(Extracted data Opens)

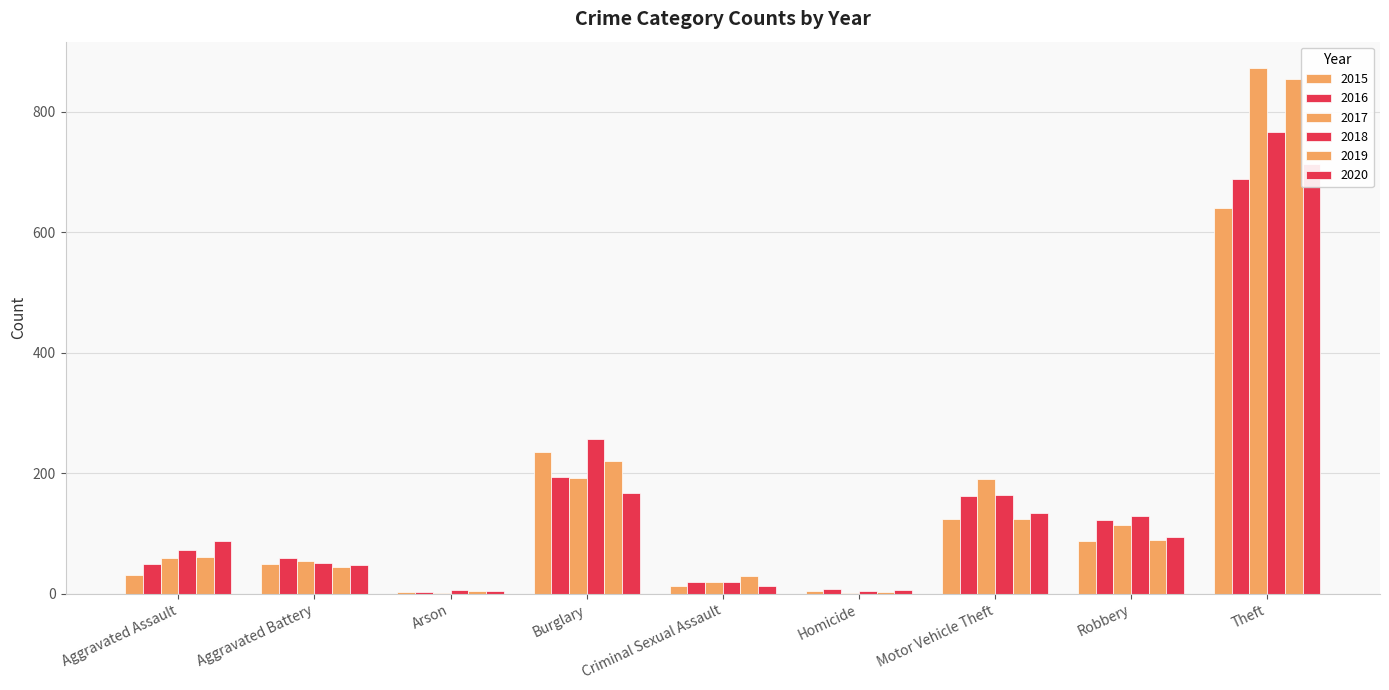

What is the maximum value for 2016?

689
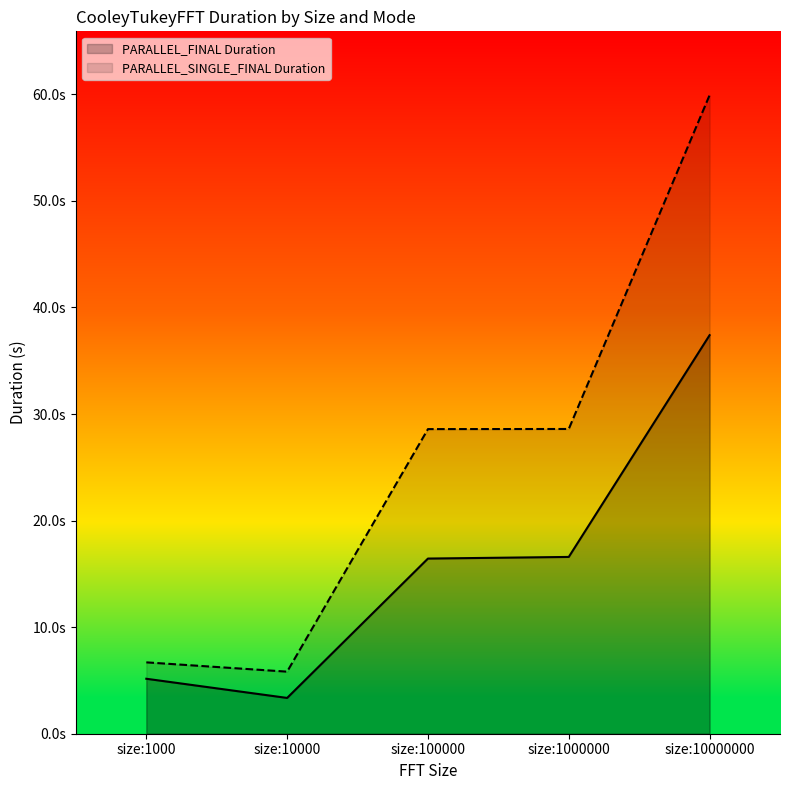

Which series has the largest total across all categories?

PARALLEL_SINGLE_FINAL Duration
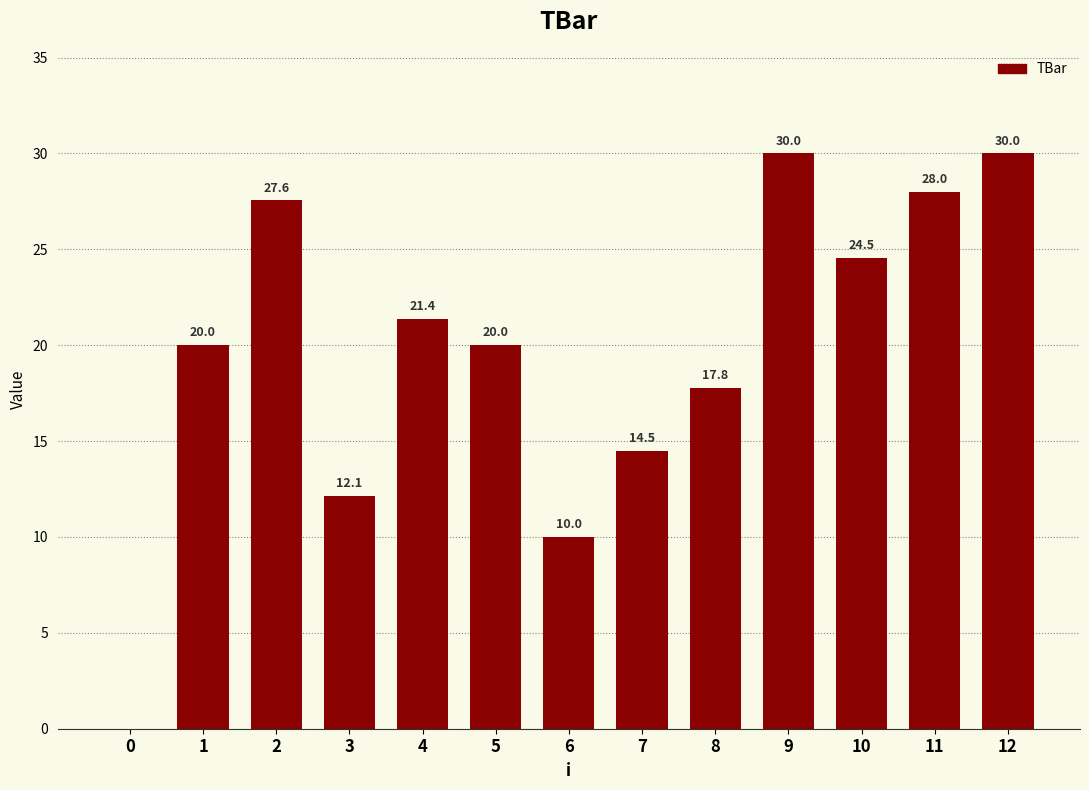

What is the greatest value displayed?

30.0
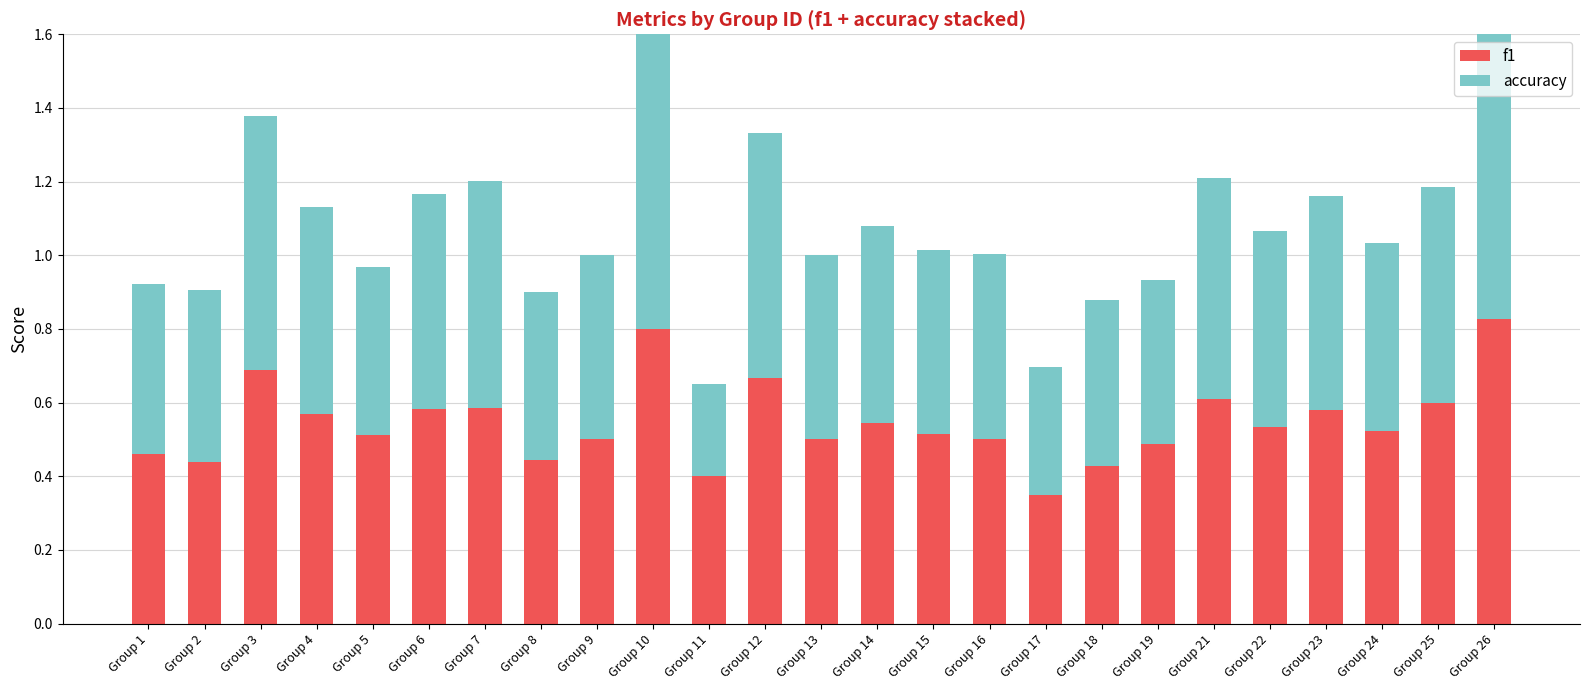

Rank the series by their average value, from highest to lowest.

f1, accuracy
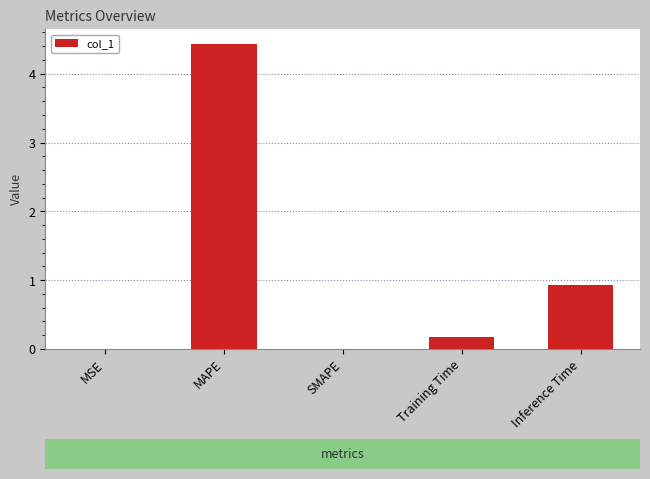

Which has a higher value, SMAPE or Training Time?

Training Time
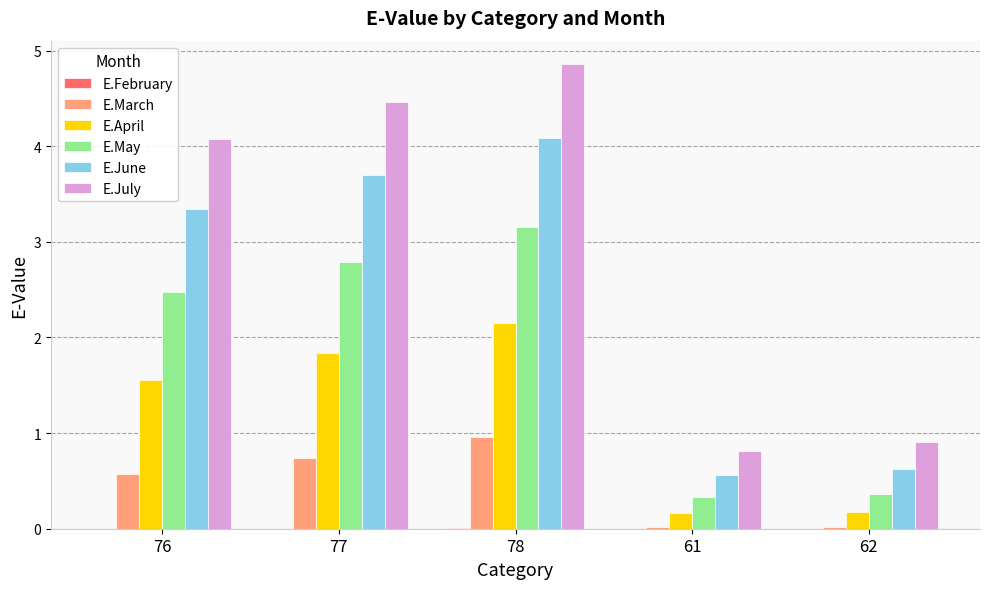

What is the sum of all E.June values?

12.3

(Extracted data Closes)

## Task statement
Revise the records starting at the line containing "Rank the series" and ending at the last line of the records by replacing "average" with "mean", with nothing else changed. Return only those lines, omitting the pictures.

## Response to the exercise
Rank the series by their mean value, from highest to lowest.

f1, accuracy

Which has a higher value, SMAPE or Training Time?

Training Time

What is the sum of all E.June values?

12.3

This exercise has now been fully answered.